The Rifton team first met Linda in 1988 at the Blair School in Bakersfield, California, where she was implementing her visionary ideas using devices made in a garage out of bent pipe, foam and duct tape. Recognition was immediate. “This is the future of developmental therapy,” declared a Rifton administrator.
As a young member of the Rifton family, I knew Linda by sight, I had heard her speak, and I knew what she was about. She would visit the Rifton locations when she was on the East Coast, and talk to us about the life-changing possibilities opening up for kiddos who had until now been consigned to floor mats. She described her own surprise at the profound changes in the lives of the children enrolled in curriculum. She was an evangelist, bringing incredibly good news to families and educators alike, and we were all believers.
In 1992 I moved with my husband and children to Germany, where we imported Rifton devices and sold them into schools and facilities. Forward thinkers, the disability professionals were eager to implement the curriculum that used our products. Linda came over to conduct trainings, and my husband and I set up and managed her tours, typically eight to ten days of seminars and workshops in strategic locations, attended by therapists, healthcare workers, teachers and parents. A Kansas-to-California girl to the core, she jolted the Nordic sensibilities of her German audiences, but it didn’t take long until they were eating from her hand and clamoring for more.
Linda’s arrivals in Germany were highly anticipated, even the one that occurred three weeks after the birth of our third child. She stayed with us when not on the road, and we spent many hours together, Linda in the rocking chair with my newborn in her arms, singing to her: Michelle, ma belle…. Those were beautiful moments, and Linda and I talked about anything and everything as she relaxed and I healed. Over the years, Linda always asked about her, and neither of us imagined that one day this child would dream of becoming a physical therapist herself. My last contact with Linda was an email letting her know that her ‘baby’ had been accepted into Duke’s DPT program.

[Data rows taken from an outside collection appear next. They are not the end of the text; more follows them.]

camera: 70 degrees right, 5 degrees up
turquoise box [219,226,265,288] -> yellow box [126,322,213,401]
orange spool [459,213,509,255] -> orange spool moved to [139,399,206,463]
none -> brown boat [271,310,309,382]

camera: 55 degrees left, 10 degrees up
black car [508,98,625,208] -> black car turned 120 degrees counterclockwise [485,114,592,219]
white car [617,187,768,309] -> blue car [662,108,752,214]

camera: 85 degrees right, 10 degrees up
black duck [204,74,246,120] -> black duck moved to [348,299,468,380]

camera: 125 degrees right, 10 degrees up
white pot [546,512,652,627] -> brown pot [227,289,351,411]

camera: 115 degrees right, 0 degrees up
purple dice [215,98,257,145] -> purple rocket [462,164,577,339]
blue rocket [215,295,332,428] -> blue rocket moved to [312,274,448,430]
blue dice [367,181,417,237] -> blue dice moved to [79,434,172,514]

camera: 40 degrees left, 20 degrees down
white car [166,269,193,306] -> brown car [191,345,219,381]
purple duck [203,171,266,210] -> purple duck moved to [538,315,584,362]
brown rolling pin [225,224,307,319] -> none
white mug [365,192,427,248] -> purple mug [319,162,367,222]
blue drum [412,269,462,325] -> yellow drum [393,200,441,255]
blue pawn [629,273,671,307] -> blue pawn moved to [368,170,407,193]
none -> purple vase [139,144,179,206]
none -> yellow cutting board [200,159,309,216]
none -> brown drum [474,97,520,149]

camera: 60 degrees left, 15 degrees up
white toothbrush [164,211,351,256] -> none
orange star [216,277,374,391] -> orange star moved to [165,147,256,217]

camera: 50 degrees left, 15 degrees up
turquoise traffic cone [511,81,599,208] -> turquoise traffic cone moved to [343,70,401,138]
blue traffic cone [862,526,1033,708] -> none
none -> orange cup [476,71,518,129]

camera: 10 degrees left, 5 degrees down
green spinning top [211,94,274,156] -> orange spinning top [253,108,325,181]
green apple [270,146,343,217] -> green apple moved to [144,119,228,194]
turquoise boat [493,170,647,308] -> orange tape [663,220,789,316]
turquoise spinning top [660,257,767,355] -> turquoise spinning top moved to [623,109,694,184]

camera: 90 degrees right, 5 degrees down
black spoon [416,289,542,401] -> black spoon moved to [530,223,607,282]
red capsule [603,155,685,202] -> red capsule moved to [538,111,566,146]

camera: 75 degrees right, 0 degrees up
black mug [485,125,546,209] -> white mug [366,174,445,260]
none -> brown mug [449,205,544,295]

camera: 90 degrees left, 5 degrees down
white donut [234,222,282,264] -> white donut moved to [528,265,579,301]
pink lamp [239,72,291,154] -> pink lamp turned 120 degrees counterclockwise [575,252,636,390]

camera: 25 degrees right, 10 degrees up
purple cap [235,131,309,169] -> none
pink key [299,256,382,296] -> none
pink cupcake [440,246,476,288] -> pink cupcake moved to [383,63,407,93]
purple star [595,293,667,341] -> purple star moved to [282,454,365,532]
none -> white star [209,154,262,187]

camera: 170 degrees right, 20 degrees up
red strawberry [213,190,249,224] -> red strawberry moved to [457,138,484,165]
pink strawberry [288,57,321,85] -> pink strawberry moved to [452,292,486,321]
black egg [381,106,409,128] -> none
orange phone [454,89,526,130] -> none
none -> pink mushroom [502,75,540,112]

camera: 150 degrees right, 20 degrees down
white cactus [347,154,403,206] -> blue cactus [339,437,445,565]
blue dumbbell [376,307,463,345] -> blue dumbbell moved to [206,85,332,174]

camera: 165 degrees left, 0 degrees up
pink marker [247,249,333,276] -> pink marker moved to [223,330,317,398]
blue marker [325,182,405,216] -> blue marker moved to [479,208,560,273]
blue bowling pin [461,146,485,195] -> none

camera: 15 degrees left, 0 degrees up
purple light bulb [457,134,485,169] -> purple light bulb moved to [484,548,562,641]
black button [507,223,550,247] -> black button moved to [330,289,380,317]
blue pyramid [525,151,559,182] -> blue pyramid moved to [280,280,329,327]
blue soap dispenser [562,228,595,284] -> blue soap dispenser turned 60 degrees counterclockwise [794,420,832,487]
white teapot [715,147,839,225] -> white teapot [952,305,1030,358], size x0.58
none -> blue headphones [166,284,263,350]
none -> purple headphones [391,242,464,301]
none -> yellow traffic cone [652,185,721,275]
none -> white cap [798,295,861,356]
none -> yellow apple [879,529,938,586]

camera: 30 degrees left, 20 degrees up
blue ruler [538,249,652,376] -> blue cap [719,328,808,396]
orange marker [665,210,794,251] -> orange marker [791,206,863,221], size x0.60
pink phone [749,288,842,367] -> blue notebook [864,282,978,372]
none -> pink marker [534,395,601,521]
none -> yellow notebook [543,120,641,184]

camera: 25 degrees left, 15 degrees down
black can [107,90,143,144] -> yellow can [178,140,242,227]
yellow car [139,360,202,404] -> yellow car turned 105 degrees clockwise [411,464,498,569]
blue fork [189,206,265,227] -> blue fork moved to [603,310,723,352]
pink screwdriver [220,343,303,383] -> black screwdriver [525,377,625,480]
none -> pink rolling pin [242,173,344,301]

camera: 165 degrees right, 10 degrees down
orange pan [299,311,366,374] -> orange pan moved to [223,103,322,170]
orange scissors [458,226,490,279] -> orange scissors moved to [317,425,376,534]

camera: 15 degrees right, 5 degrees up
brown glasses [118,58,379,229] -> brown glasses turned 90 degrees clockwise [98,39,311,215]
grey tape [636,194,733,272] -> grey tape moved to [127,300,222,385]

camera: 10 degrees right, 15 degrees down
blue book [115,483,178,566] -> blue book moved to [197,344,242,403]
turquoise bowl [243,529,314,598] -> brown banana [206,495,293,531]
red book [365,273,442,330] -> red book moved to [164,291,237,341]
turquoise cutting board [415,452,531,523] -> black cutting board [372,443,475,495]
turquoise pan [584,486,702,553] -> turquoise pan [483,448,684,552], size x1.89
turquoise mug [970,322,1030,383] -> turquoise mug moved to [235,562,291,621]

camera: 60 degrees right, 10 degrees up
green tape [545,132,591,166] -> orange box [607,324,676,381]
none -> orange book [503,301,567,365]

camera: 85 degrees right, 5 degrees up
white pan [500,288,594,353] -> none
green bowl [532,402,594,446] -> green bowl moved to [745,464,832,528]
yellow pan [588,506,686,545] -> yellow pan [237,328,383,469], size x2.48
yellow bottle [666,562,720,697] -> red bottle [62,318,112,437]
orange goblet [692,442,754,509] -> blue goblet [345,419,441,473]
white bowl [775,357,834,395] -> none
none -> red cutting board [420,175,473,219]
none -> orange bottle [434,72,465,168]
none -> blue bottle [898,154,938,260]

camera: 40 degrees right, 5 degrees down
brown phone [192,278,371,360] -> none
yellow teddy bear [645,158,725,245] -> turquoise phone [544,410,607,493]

Several years later, back in New York, we continued to participate in MOVE events and trainings, Model Site inaugurations, and hosted Linda in our home and on the road. Of course, I was only one among hundreds who benefited from Linda’s ability to make whoever she was with feel the entirety of her attention and focus, compassion and friendship – indeed, her gift. Whether she was with me in the sunlight of my home, or connecting with a parent and child in front of a bank of intent therapists and clinicians, her unwavering focus and commitment to her dream was a force of nature.
Linda had the humility to know when to hand over the reins to new visionaries with new energy. She had some years of retirement, enjoyed her grandchildren, relaxed and rested. Cancer took her quickly; her passing on October 25th was unexpected for all of us. But her dream is in good hands, and will not die. Her legacy is monumental and personal: monumental because she has changed the paradigms of an entire clinical discipline, and personal because so many children have gained freedom of movement through her visionary ideas.
There are memorial sites for national and world heroes: generals, saints, warriors, athletes, writers. But what about someone like Linda, who worked largely in obscurity, unheralded, changing the lives of those with no voice, no lobby? There should be a place, somewhere hallowed, an avenue of trees perhaps – living monuments – where Linda’s life-work of saving thousands of children from the prison of immobility can be memorialized. Until we find the right place, it will remain, no less hallowed, in our hearts.